WHAT IS EXPECTED> Nothing is needed except the lines below that run from the one with "Download Brochure" through the one with "cracked black pepper.", repeated exactly.

RECORDS SHOWN>
•••••

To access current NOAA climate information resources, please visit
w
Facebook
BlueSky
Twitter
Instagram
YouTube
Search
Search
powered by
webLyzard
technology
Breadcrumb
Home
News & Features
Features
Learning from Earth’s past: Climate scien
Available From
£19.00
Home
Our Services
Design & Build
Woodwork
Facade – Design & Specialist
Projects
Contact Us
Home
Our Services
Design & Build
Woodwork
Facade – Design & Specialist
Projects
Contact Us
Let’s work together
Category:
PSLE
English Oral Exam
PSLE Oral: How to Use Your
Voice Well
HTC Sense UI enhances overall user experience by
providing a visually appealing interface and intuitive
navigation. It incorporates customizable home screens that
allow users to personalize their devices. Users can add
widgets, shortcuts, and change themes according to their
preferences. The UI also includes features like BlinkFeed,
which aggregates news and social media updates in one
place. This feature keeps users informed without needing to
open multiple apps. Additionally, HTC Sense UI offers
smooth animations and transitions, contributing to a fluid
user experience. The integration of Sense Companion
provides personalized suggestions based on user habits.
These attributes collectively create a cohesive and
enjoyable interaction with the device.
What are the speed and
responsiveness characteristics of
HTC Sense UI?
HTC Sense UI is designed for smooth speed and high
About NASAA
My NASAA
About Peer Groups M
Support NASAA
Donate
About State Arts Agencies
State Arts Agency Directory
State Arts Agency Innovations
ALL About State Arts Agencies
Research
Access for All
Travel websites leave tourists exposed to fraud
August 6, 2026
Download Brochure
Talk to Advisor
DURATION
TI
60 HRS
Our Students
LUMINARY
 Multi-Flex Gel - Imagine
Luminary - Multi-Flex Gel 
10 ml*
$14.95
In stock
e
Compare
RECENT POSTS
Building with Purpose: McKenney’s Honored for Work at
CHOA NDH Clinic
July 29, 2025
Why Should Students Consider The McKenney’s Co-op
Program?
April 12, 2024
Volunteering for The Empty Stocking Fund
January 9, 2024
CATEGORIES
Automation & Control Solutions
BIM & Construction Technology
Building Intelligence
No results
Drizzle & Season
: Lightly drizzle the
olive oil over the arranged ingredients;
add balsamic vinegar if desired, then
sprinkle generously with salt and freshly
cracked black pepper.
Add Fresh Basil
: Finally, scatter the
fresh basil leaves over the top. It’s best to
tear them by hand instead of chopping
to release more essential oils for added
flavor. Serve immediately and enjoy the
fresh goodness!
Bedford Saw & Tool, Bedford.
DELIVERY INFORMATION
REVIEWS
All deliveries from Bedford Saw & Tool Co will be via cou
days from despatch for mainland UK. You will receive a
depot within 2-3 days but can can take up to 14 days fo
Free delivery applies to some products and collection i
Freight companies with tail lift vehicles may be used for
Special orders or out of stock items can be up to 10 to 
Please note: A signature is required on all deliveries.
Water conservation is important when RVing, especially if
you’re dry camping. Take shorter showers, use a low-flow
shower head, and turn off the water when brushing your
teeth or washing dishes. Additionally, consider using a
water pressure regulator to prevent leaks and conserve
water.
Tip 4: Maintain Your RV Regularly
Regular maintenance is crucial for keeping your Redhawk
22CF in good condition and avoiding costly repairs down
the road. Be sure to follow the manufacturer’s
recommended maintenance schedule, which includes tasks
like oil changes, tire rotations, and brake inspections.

•••••

SOLUTION>
Download Brochure
Talk to Advisor
DURATION
TI
60 HRS
Our Students
LUMINARY
 Multi-Flex Gel - Imagine
Luminary - Multi-Flex Gel 
10 ml*
$14.95
In stock
e
Compare
RECENT POSTS
Building with Purpose: McKenney’s Honored for Work at
CHOA NDH Clinic
July 29, 2025
Why Should Students Consider The McKenney’s Co-op
Program?
April 12, 2024
Volunteering for The Empty Stocking Fund
January 9, 2024
CATEGORIES
Automation & Control Solutions
BIM & Construction Technology
Building Intelligence
No results
Drizzle & Season
: Lightly drizzle the
olive oil over the arranged ingredients;
add balsamic vinegar if desired, then
sprinkle generously with salt and freshly
cracked black pepper.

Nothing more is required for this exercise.